Citi has a presence in several social networking sites that help us keep in touch with our customers. They include the following:

• Facebook — join the conversation on the Citi UK Facebook page.
• Twitter — There's a whole community of Citi users getting important information via Twitter. Send a tweet to @AskCiti for customer service questions. For news, information and offers from Citi, follow @Citibank.
• YouTube — The Citi YouTube channel showcases some of our latest efforts and innovations to serve our customers.

With more and more people joining social networks, there has been increased danger of social engineering, a form of identity theft where thieves gather personal information from publically accessible sections of social networking sites.

By taking the following precautions, you can guard against social networking fraud.

• Before joining a social networking site or community, research it online to make sure it's legitimate.
• Don’t use the same username and password to log into social networking sites that you use for your Citi accounts.
• Never share personal information such as User IDs, PINs and account numbers on social media sites.
• Create a screen name that doesn't reveal too much about you.
• Be careful when clicking links. Even if the message appears to come from a friend, contact the sender directly to make sure it's authentic.
• Post only information you are comfortable with others seeing, and regard information posted on social media sites as public and permanent.
• Use privacy settings to limit access to your information.
• Never include any information that can help thieves steal your identity, such as your address, phone number or even employment information.

Did you know...

• Citi will never ask you to include your account number or other account access information in a Tweet. If Customer Service needs more information, they will send you a direct message (DM) asking for your phone number.
• Citi will often use the abbreviated URL [https://on.citi/] when sharing links on Facebook and Twitter. This helps to let you know it's from a trusted source.
• Citi will never send you a Tweet or Facebook message asking for account information.

Share scams are predominately run from boiler rooms; in which fraudster’s cold call their victims with the sole intention to sell non-existent shares.

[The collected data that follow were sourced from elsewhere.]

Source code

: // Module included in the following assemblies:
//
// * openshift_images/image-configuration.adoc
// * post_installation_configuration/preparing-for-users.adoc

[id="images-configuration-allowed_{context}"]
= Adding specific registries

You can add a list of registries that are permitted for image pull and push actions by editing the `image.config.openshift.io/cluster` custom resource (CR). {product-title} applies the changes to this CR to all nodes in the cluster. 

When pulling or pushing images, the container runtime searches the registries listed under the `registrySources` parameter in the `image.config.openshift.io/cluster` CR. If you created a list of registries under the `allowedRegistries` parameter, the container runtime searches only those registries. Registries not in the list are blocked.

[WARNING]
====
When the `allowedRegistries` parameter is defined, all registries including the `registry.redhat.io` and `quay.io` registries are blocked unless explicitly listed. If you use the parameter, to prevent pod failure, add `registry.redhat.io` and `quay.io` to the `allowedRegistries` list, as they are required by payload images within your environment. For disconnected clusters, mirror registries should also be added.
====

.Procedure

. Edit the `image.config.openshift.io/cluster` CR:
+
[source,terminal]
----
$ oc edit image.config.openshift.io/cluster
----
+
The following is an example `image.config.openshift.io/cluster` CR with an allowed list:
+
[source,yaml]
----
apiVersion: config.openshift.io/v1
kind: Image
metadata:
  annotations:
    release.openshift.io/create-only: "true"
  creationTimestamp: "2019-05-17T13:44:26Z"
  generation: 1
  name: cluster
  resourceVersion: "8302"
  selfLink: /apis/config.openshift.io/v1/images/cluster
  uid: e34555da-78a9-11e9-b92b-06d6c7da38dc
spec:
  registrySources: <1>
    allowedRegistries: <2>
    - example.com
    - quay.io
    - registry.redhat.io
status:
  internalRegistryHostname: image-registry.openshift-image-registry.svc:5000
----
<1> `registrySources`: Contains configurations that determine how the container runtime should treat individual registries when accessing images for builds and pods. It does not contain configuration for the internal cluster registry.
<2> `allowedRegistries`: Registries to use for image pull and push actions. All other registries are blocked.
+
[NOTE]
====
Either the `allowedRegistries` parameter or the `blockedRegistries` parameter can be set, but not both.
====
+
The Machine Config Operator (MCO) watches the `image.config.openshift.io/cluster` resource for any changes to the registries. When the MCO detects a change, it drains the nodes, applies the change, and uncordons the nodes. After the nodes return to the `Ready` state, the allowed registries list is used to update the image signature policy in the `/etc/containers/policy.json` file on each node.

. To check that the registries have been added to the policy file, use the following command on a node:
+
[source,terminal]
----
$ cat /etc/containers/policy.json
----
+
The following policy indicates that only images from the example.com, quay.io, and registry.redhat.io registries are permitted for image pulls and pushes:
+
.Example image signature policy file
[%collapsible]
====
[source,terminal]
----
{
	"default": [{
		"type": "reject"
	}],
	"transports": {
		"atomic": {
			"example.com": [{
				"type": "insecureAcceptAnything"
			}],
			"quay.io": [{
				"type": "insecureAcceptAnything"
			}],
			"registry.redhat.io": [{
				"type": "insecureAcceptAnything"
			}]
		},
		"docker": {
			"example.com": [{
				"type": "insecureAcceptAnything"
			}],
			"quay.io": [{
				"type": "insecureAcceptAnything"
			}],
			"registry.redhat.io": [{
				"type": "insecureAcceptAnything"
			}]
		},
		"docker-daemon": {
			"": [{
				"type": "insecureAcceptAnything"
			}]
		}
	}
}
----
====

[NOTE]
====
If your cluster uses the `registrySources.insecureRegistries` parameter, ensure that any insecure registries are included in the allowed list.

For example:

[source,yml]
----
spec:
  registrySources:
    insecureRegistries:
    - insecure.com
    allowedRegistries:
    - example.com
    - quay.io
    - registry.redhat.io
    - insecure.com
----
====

They can be very persuasive and at times forceful in delivering their scam. They will assure high returns on the shares which will never materialise. If it sounds too good to be true it probably is….

https://www.youtube.com/watch?v=V54GH_GgiMY

Romance fraud is a scam employed by fraudsters into developing an online romance built on lies and deception with the intention to request money from their victim. Fraudsters will build up a relationship and once they have their victims trust they will fabricate elaborate stories to gain money. Eventually they will cease contact with their victims once they have been successful in extracting savings/money from them. This type of scam is on the increase.

‘Money mules’, or ‘money transfer agents’ as they are sometimes called, are people recruited by criminals to help transfer fraudulently obtained money from bank accounts. The funds that the criminals try to transfer are usually stolen or obtained as a result of phishing and Trojan scams. Since most of the fraudsters are located overseas and is not possible to make cross-border transfers out of India online bank accounts overseas, a "money mule" or "money transfer agent" is required to launder the funds obtained.

While money mules are usually accomplices of the fraudsters and are aware of the nature of the activity, the criminals also try to dupe innocent victims into laundering money on their behalf. A Money Mule is attracted through a website, spam email, internet chat, or newspaper advertisements. After being recruited by the fraudsters, money mules receive funds into their accounts and they then withdraw the money and send it overseas using a wire transfer service, minus a certain commission payment.